Geopolitical tensions are sharpening debates over which asset best preserves a nation’s financial sovereignty: gold or Bitcoin. Gold has long been viewed as a safe haven, but concerns over physical storage and political risk have resurfaced. Germany, the world’s second-largest gold holder, stores roughly 1,236 tonnes, valued at about €164 billion, largely in U.S. vaults.
Bitcoin offers characteristics that traditional gold cannot match in crisis conditions: portability, easy cross-border transfer, and resilience to arbitrary seizures when self-custodied. A JPMorgan analysis found Bitcoin outranked gold on seven of eight key value-storage dimensions, with ‘history’ as the only area where gold retained an edge.

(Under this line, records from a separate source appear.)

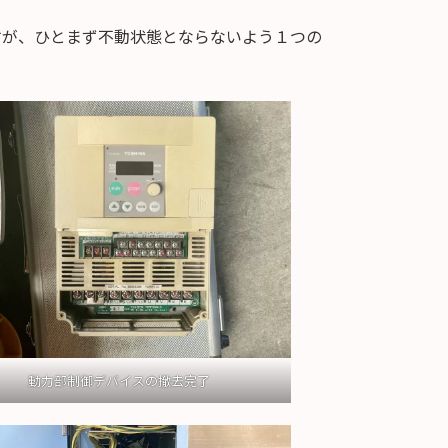
すが、ひとまず不動状態とならないよう１つの
動力部制御デバイスの撤去完了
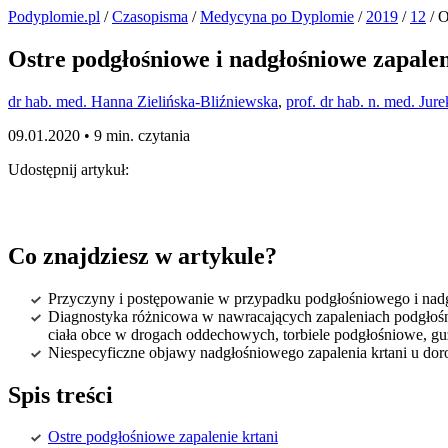
Podyplomie.pl
/
Czasopisma
/
Medycyna po Dyplomie
/
2019
/
12
/ O
Ostre podgłośniowe i nadgłośniowe zapalen
dr hab. med. Hanna Zielińska-Bliźniewska
,
prof. dr hab. n. med. Jur
09.01.2020 •
9 min. czytania
Udostępnij artykuł:
Co znajdziesz w artykule?
Przyczyny i postępowanie w przypadku podgłośniowego i nadg
Diagnostyka różnicowa w nawracających zapaleniach podgłośni
ciała obce w drogach oddechowych, torbiele podgłośniowe, gu
Niespecyficzne objawy nadgłośniowego zapalenia krtani u doros
Spis treści
Ostre podgłośniowe zapalenie krtani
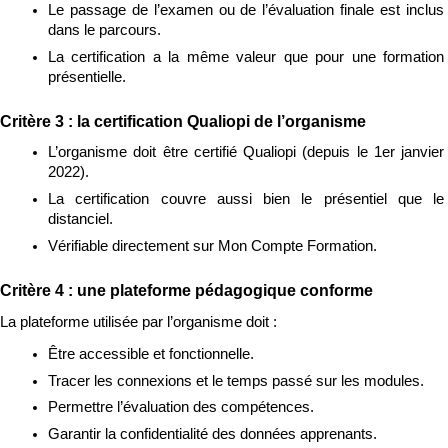
Le passage de l’examen ou de l’évaluation finale est inclus 
dans le parcours.
La certification a la même valeur que pour une formation 
présentielle.
Critère 3 : la certification Qualiopi de l’organisme
L’organisme doit être certifié Qualiopi (depuis le 1er janvier 
2022).
La certification couvre aussi bien le présentiel que le 
distanciel.
Vérifiable directement sur Mon Compte Formation.
Critère 4 : une plateforme pédagogique conforme
La plateforme utilisée par l’organisme doit :
Être accessible et fonctionnelle.
Tracer les connexions et le temps passé sur les modules.
Permettre l’évaluation des compétences.
Garantir la confidentialité des données apprenants.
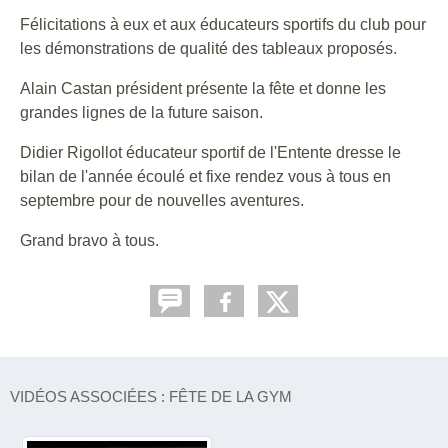
Félicitations à eux et aux éducateurs sportifs du club pour
les démonstrations de qualité des tableaux proposés.
Alain Castan président présente la fête et donne les
grandes lignes de la future saison.
Didier Rigollot éducateur sportif de l'Entente dresse le
bilan de l'année écoulé et fixe rendez vous à tous en
septembre pour de nouvelles aventures.
Grand bravo à tous.
VIDÉOS ASSOCIÉES : FÊTE DE LA GYM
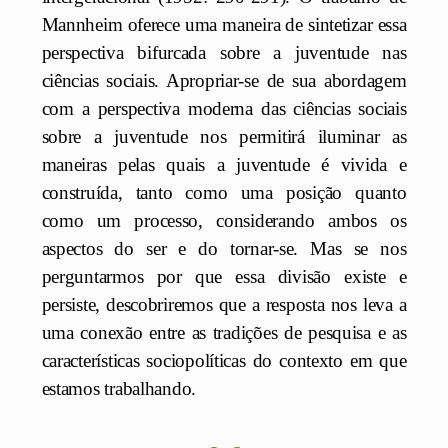
Mannheim oferece uma maneira de sintetizar essa
perspectiva bifurcada sobre a juventude nas
ciências sociais. Apropriar-se de sua abordagem
com a perspectiva moderna das ciências sociais
sobre a juventude nos permitirá iluminar as
maneiras pelas quais a juventude é vivida e
construída, tanto como uma posição quanto
como um processo, considerando ambos os
aspectos do ser e do tornar-se. Mas se nos
perguntarmos por que essa divisão existe e
persiste, descobriremos que a resposta nos leva a
uma conexão entre as tradições de pesquisa e as
características sociopolíticas do contexto em que
estamos trabalhando.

Experts say self-custody is essential to protect financial sovereignty from state power when external custody is involved.
Historical episodes underscore the risk of third-party custody: in 2019, Venezuela’s attempt to withdraw gold from the Bank of England was blocked amid geopolitical pressure. Some governments are evaluating alternative vaults beyond Western centers, including ideas centered on the Shanghai Gold Exchange to reduce dollar dependence. Bitcoin’s non-custodial model offers resilience when conventional systems falter, though it raises questions about traceability and enforcement.